The ends are tied together in a bow. Making the loops at the waist with the extra cross keeps them from slipping when you are putting the corset on. The extra cross isn't necessary, it just helps.

So now on to why my corset isn't finished. I'm still having issues with the top edge. I bought lace and ribbon and spent Saturday morning dying both. The lace was originally so white it glared against the fabric, and of corse there was no ribbon to be found that was the same color as the garters and trim on the bottom. So I bound the edge with black bias and pinned the lace in place. Maybe, OK, obviously, I'm over thinking it, but the lace isn't quite right. It's too sugary for my taste.


You can see I pinned ribbon over to get an idea of what it would look like if I bound the edge with aqua bias and left just some of the lace showing. But I'm still not sold. It competes too much with the print of the fabric. Here it is with only plain ribbon to mimic the aqua bias.

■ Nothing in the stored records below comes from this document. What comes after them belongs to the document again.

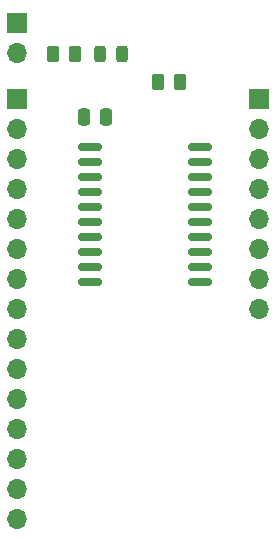
<source format=gbr>
%TF.GenerationSoftware,KiCad,Pcbnew,8.0.0*%
%TF.CreationDate,2024-03-30T13:04:04-05:00*%
%TF.ProjectId,PIC_DEV_Board,5049435f-4445-4565-9f42-6f6172642e6b,rev?*%
%TF.SameCoordinates,Original*%
%TF.FileFunction,Soldermask,Top*%
%TF.FilePolarity,Negative*%
%FSLAX46Y46*%
G04 Gerber Fmt 4.6, Leading zero omitted, Abs format (unit mm)*
G04 Created by KiCad (PCBNEW 8.0.0) date 2024-03-30 13:04:04*
%MOMM*%
%LPD*%
G01*
G04 APERTURE LIST*
G04 Aperture macros list*
%AMRoundRect*
0 Rectangle with rounded corners*
0 $1 Rounding radius*
0 $2 $3 $4 $5 $6 $7 $8 $9 X,Y pos of 4 corners*
0 Add a 4 corners polygon primitive as box body*
4,1,4,$2,$3,$4,$5,$6,$7,$8,$9,$2,$3,0*
0 Add four circle primitives for the rounded corners*
1,1,$1+$1,$2,$3*
1,1,$1+$1,$4,$5*
1,1,$1+$1,$6,$7*
1,1,$1+$1,$8,$9*
0 Add four rect primitives between the rounded corners*
20,1,$1+$1,$2,$3,$4,$5,0*
20,1,$1+$1,$4,$5,$6,$7,0*
20,1,$1+$1,$6,$7,$8,$9,0*
20,1,$1+$1,$8,$9,$2,$3,0*%
G04 Aperture macros list end*
%ADD10RoundRect,0.243750X0.243750X0.456250X-0.243750X0.456250X-0.243750X-0.456250X0.243750X-0.456250X0*%
%ADD11RoundRect,0.250000X-0.262500X-0.450000X0.262500X-0.450000X0.262500X0.450000X-0.262500X0.450000X0*%
%ADD12R,1.700000X1.700000*%
%ADD13O,1.700000X1.700000*%
%ADD14RoundRect,0.250000X0.250000X0.475000X-0.250000X0.475000X-0.250000X-0.475000X0.250000X-0.475000X0*%
%ADD15RoundRect,0.150000X-0.875000X-0.150000X0.875000X-0.150000X0.875000X0.150000X-0.875000X0.150000X0*%
G04 APERTURE END LIST*
D10*
%TO.C,D1*%
X145900000Y-89200000D03*
X144025000Y-89200000D03*
%TD*%
D11*
%TO.C,R2*%
X140100000Y-89200000D03*
X141925000Y-89200000D03*
%TD*%
D12*
%TO.C,J4*%
X137000000Y-86500000D03*
D13*
X137000000Y-89040000D03*
%TD*%
D14*
%TO.C,C1*%
X144600000Y-94500000D03*
X142700000Y-94500000D03*
%TD*%
D12*
%TO.C,J1*%
X157500000Y-93000000D03*
D13*
X157500000Y-95540000D03*
X157500000Y-98080000D03*
X157500000Y-100620000D03*
X157500000Y-103160000D03*
X157500000Y-105700000D03*
X157500000Y-108240000D03*
X157500000Y-110780000D03*
%TD*%
D15*
%TO.C,U1*%
X143200000Y-97000000D03*
X143200000Y-98270000D03*
X143200000Y-99540000D03*
X143200000Y-100810000D03*
X143200000Y-102080000D03*
X143200000Y-103350000D03*
X143200000Y-104620000D03*
X143200000Y-105890000D03*
X143200000Y-107160000D03*
X143200000Y-108430000D03*
X152500000Y-108430000D03*
X152500000Y-107160000D03*
X152500000Y-105890000D03*
X152500000Y-104620000D03*
X152500000Y-103350000D03*
X152500000Y-102080000D03*
X152500000Y-100810000D03*
X152500000Y-99540000D03*
X152500000Y-98270000D03*
X152500000Y-97000000D03*
%TD*%
D11*
%TO.C,R1*%
X149000000Y-91500000D03*
X150825000Y-91500000D03*
%TD*%
D12*
%TO.C,J3*%
X137000000Y-92980000D03*
D13*
X137000000Y-95520000D03*
X137000000Y-98060000D03*
X137000000Y-100600000D03*
X137000000Y-103140000D03*
X137000000Y-105680000D03*
X137000000Y-108220000D03*
X137000000Y-110760000D03*
X137000000Y-113300000D03*
X137000000Y-115840000D03*
X137000000Y-118380000D03*
X137000000Y-120920000D03*
X137000000Y-123460000D03*
X137000000Y-126000000D03*
X137000000Y-128540000D03*
%TD*%
M02*

</source>
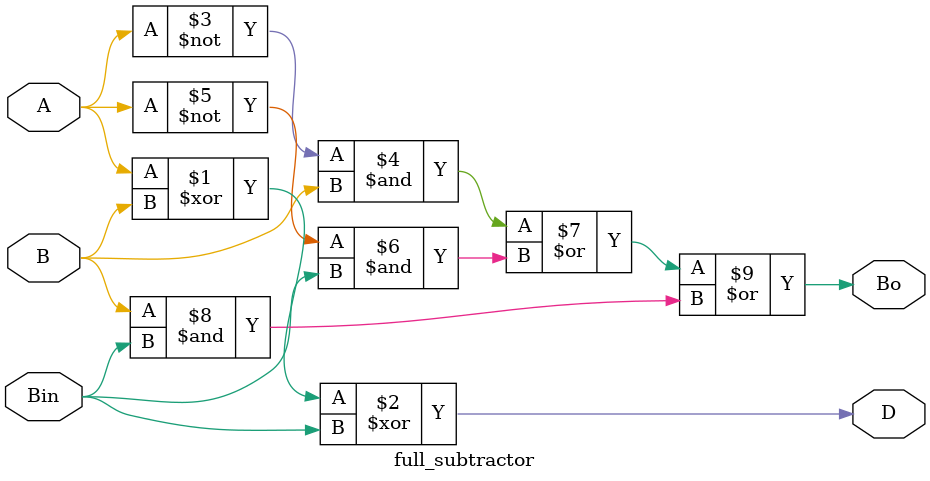
<source format=v>
module full_subtractor(
    input A,
    input B,
    input Bin,
    output D,
    output Bo
);

assign D  = A ^ B ^ Bin;                    // Difference
assign Bo = (~A & B) | (~A & Bin) | (B & Bin); // Borrow out

endmodule

</source>
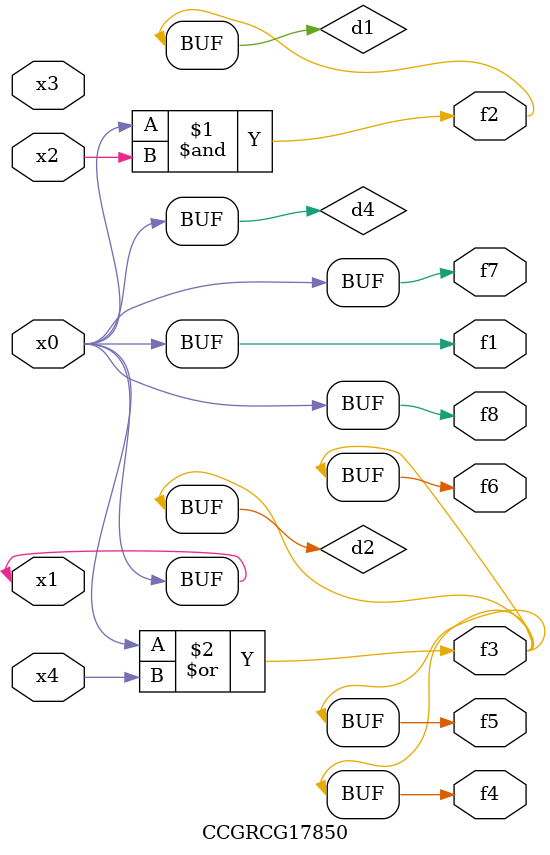
<source format=v>
module CCGRCG17850(
	input x0, x1, x2, x3, x4,
	output f1, f2, f3, f4, f5, f6, f7, f8
);

	wire d1, d2, d3, d4;

	and (d1, x0, x2);
	or (d2, x0, x4);
	nand (d3, x0, x2);
	buf (d4, x0, x1);
	assign f1 = d4;
	assign f2 = d1;
	assign f3 = d2;
	assign f4 = d2;
	assign f5 = d2;
	assign f6 = d2;
	assign f7 = d4;
	assign f8 = d4;
endmodule

</source>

That is my favorite. Of course by time I finally arrived at this point the Oscars were ready to air and I had to watch. But I've made the correct decision, right?

February 24, 2012

1911 - flossing diagram


Before I dash off to purchase better thread for flossing I thought I'd share the stitching diagram.

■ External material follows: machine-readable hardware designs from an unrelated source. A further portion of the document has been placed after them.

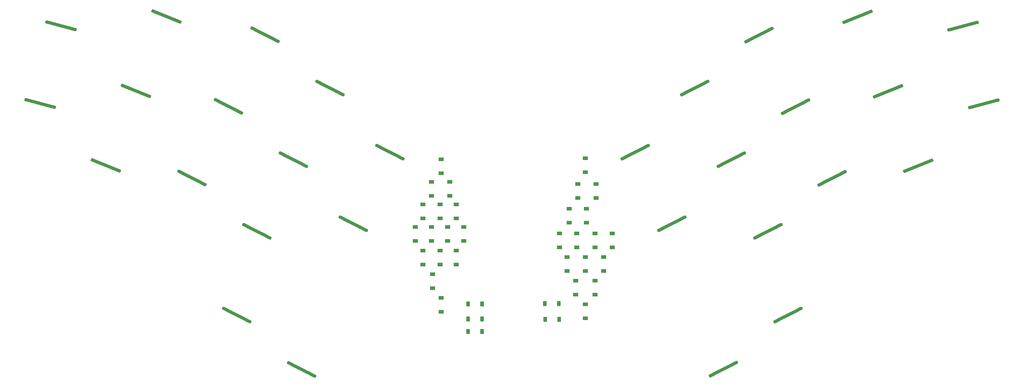
<source format=gbr>
%TF.GenerationSoftware,KiCad,Pcbnew,7.0.2*%
%TF.CreationDate,2024-03-27T11:13:33+01:00*%
%TF.ProjectId,Asfoora,4173666f-6f72-4612-9e6b-696361645f70,rev?*%
%TF.SameCoordinates,Original*%
%TF.FileFunction,Paste,Top*%
%TF.FilePolarity,Positive*%
%FSLAX46Y46*%
G04 Gerber Fmt 4.6, Leading zero omitted, Abs format (unit mm)*
G04 Created by KiCad (PCBNEW 7.0.2) date 2024-03-27 11:13:33*
%MOMM*%
%LPD*%
G01*
G04 APERTURE LIST*
G04 Aperture macros list*
%AMRoundRect*
0 Rectangle with rounded corners*
0 $1 Rounding radius*
0 $2 $3 $4 $5 $6 $7 $8 $9 X,Y pos of 4 corners*
0 Add a 4 corners polygon primitive as box body*
4,1,4,$2,$3,$4,$5,$6,$7,$8,$9,$2,$3,0*
0 Add four circle primitives for the rounded corners*
1,1,$1+$1,$2,$3*
1,1,$1+$1,$4,$5*
1,1,$1+$1,$6,$7*
1,1,$1+$1,$8,$9*
0 Add four rect primitives between the rounded corners*
20,1,$1+$1,$2,$3,$4,$5,0*
20,1,$1+$1,$4,$5,$6,$7,0*
20,1,$1+$1,$6,$7,$8,$9,0*
20,1,$1+$1,$8,$9,$2,$3,0*%
G04 Aperture macros list end*
%ADD10RoundRect,0.225000X-0.225000X-0.375000X0.225000X-0.375000X0.225000X0.375000X-0.225000X0.375000X0*%
%ADD11RoundRect,0.225000X0.225000X0.375000X-0.225000X0.375000X-0.225000X-0.375000X0.225000X-0.375000X0*%
%ADD12RoundRect,0.189673X-3.546058X0.753800X3.447877X-1.120219X3.546058X-0.753800X-3.447877X1.120219X0*%
%ADD13RoundRect,0.189673X-3.139626X-1.812593X3.311844X1.474595X3.139626X1.812593X-3.311844X-1.474595X0*%
%ADD14R,1.200000X0.900000*%
%ADD15RoundRect,0.189673X-3.311844X1.474595X3.139626X-1.812593X3.311844X-1.474595X-3.139626X1.812593X0*%
%ADD16RoundRect,0.189673X-3.285656X-1.532059X3.427761X1.180338X3.285656X1.532059X-3.427761X-1.180338X0*%
%ADD17RoundRect,0.189673X-3.447877X-1.120219X3.546058X0.753800X3.447877X1.120219X-3.546058X-0.753800X0*%
%ADD18RoundRect,0.189673X-3.427761X1.180338X3.285656X-1.532059X3.427761X-1.180338X-3.285656X1.532059X0*%
G04 APERTURE END LIST*
D10*
%TO.C,D35*%
X160598000Y-114740000D03*
X163898000Y-114740000D03*
%TD*%
%TO.C,D34*%
X160648000Y-118440000D03*
X163948000Y-118440000D03*
%TD*%
D11*
%TO.C,D33*%
X145748000Y-121390000D03*
X142448000Y-121390000D03*
%TD*%
%TO.C,D19*%
X145748000Y-118390000D03*
X142448000Y-118390000D03*
%TD*%
%TO.C,D15*%
X145748000Y-114840000D03*
X142448000Y-114840000D03*
%TD*%
D12*
%TO.C,SW11*%
X41478121Y-67411469D03*
%TD*%
D13*
%TO.C,SW24*%
X218027667Y-117430084D03*
%TD*%
D14*
%TO.C,D27*%
X170180000Y-103760000D03*
X170180000Y-107060000D03*
%TD*%
%TO.C,D16*%
X136144000Y-113412000D03*
X136144000Y-116712000D03*
%TD*%
D13*
%TO.C,SW20*%
X202754998Y-130288185D03*
%TD*%
D14*
%TO.C,D7*%
X133858000Y-96648000D03*
X133858000Y-99948000D03*
%TD*%
%TO.C,D2*%
X133858000Y-85980000D03*
X133858000Y-89280000D03*
%TD*%
%TO.C,D29*%
X164084000Y-98172000D03*
X164084000Y-101472000D03*
%TD*%
D13*
%TO.C,SW22*%
X204646338Y-80742362D03*
%TD*%
D14*
%TO.C,D21*%
X168402000Y-86488000D03*
X168402000Y-89788000D03*
%TD*%
%TO.C,D20*%
X176530000Y-98172000D03*
X176530000Y-101472000D03*
%TD*%
D15*
%TO.C,SW5*%
X94538144Y-51157443D03*
%TD*%
D14*
%TO.C,D23*%
X172466000Y-98172000D03*
X172466000Y-101472000D03*
%TD*%
D15*
%TO.C,SW8*%
X109886261Y-63822064D03*
%TD*%
D14*
%TO.C,D13*%
X141478000Y-96648000D03*
X141478000Y-99948000D03*
%TD*%
D16*
%TO.C,SW30*%
X241582774Y-64532483D03*
%TD*%
D15*
%TO.C,SW19*%
X103151781Y-130297011D03*
%TD*%
D14*
%TO.C,D3*%
X131826000Y-91314000D03*
X131826000Y-94614000D03*
%TD*%
D13*
%TO.C,SW25*%
X211157674Y-51227707D03*
%TD*%
D15*
%TO.C,SW6*%
X85912325Y-68086567D03*
%TD*%
%TO.C,SW10*%
X92634622Y-97680312D03*
%TD*%
D14*
%TO.C,D24*%
X174498000Y-103760000D03*
X174498000Y-107060000D03*
%TD*%
%TO.C,D9*%
X139700000Y-91314000D03*
X139700000Y-94614000D03*
%TD*%
%TO.C,D18*%
X172720000Y-86488000D03*
X172720000Y-89788000D03*
%TD*%
D17*
%TO.C,SW32*%
X264218864Y-67485934D03*
%TD*%
D13*
%TO.C,SW27*%
X228409313Y-85085955D03*
%TD*%
D14*
%TO.C,D5*%
X138176000Y-85980000D03*
X138176000Y-89280000D03*
%TD*%
%TO.C,D6*%
X135890000Y-91314000D03*
X135890000Y-94614000D03*
%TD*%
D18*
%TO.C,SW14*%
X56996222Y-82077169D03*
%TD*%
%TO.C,SW2*%
X71231272Y-46844182D03*
%TD*%
D15*
%TO.C,SW15*%
X87879112Y-117438910D03*
%TD*%
D14*
%TO.C,D12*%
X134112000Y-107824000D03*
X134112000Y-111124000D03*
%TD*%
%TO.C,D30*%
X165862000Y-103760000D03*
X165862000Y-107060000D03*
%TD*%
%TO.C,D4*%
X130048000Y-96648000D03*
X130048000Y-99948000D03*
%TD*%
%TO.C,D8*%
X131826000Y-102236000D03*
X131826000Y-105536000D03*
%TD*%
%TO.C,D1*%
X136144000Y-80646000D03*
X136144000Y-83946000D03*
%TD*%
D13*
%TO.C,SW18*%
X190530124Y-95832743D03*
%TD*%
D14*
%TO.C,D14*%
X139700000Y-102236000D03*
X139700000Y-105536000D03*
%TD*%
D12*
%TO.C,SW4*%
X46388168Y-49041080D03*
%TD*%
D15*
%TO.C,SW7*%
X77286506Y-85015690D03*
%TD*%
D16*
%TO.C,SW29*%
X234465249Y-46915989D03*
%TD*%
D15*
%TO.C,SW9*%
X101260441Y-80751188D03*
%TD*%
%TO.C,SW12*%
X124002475Y-78912445D03*
%TD*%
D14*
%TO.C,D17*%
X170180000Y-80392000D03*
X170180000Y-83692000D03*
%TD*%
%TO.C,D10*%
X137668000Y-96648000D03*
X137668000Y-99948000D03*
%TD*%
%TO.C,D31*%
X167894000Y-109348000D03*
X167894000Y-112648000D03*
%TD*%
%TO.C,D11*%
X135890000Y-102236000D03*
X135890000Y-105536000D03*
%TD*%
%TO.C,D32*%
X170180000Y-114936000D03*
X170180000Y-118236000D03*
%TD*%
%TO.C,D22*%
X170434000Y-92330000D03*
X170434000Y-95630000D03*
%TD*%
%TO.C,D26*%
X168148000Y-98172000D03*
X168148000Y-101472000D03*
%TD*%
D13*
%TO.C,SW17*%
X181904304Y-78903619D03*
%TD*%
%TO.C,SW21*%
X196020518Y-63813238D03*
%TD*%
D14*
%TO.C,D25*%
X166370000Y-92330000D03*
X166370000Y-95630000D03*
%TD*%
D17*
%TO.C,SW31*%
X259295041Y-49130058D03*
%TD*%
D13*
%TO.C,SW26*%
X219783493Y-68156831D03*
%TD*%
D16*
%TO.C,SW28*%
X248700299Y-82148976D03*
%TD*%
D18*
%TO.C,SW3*%
X64114037Y-64461082D03*
%TD*%
D13*
%TO.C,SW23*%
X213272157Y-97671486D03*
%TD*%
D15*
%TO.C,SW13*%
X115376655Y-95841569D03*
%TD*%
D14*
%TO.C,D28*%
X172466000Y-109348000D03*
X172466000Y-112648000D03*
%TD*%
M02*

</source>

The needle comes out from the interior to the exterior of the corset on hole number 1, and goes back in on hole 2, out at 3, in at 4, and so on. Stitching in this order allows the thread to show on the front of the corset, but only small stitches will be visible on the interior of the corset. I may round the bottom of the arrows instead of keeping the straight line, and I may need eight stitches across instead of seven, but you get the idea.

Week eight of the sew along is done! I'll finish the flossing this weekend and lace the corset on Monday. Sew along participants who feel like they are off schedule can catch up this weekend too, and please do share images of your finished work on flickr group page. It is so exciting watching the progress of everyone's corsets, I can't wait to see more as they are completed!

February 23, 2012

1911 - functional and decorative


Flossing not only keeps the boning snug in it's channel, it's pretty too. Yea. By the nineteen teens the era of elaborate flossing had waned, but that's no reason you can't go crazy and add ornate embroidery to your sew along corset. Just grab and embroidery needle and thread. The thread can be silk, or a few strands of embroidery floss, or button hole twist like I used on the black sample below.


The aqau is the same thread I used to sew the bias trim and garters and it's a bit spindly, but good enough for a color test. Let's get a better idea of how it would look on the corset.


Aqua, right? The black creates a triangular hole on the corset and is also too geometric against the organic print. The aqua is airier and picks up the color of the bias but doesn't compete with the flower on the print. Who's with me? Aqua!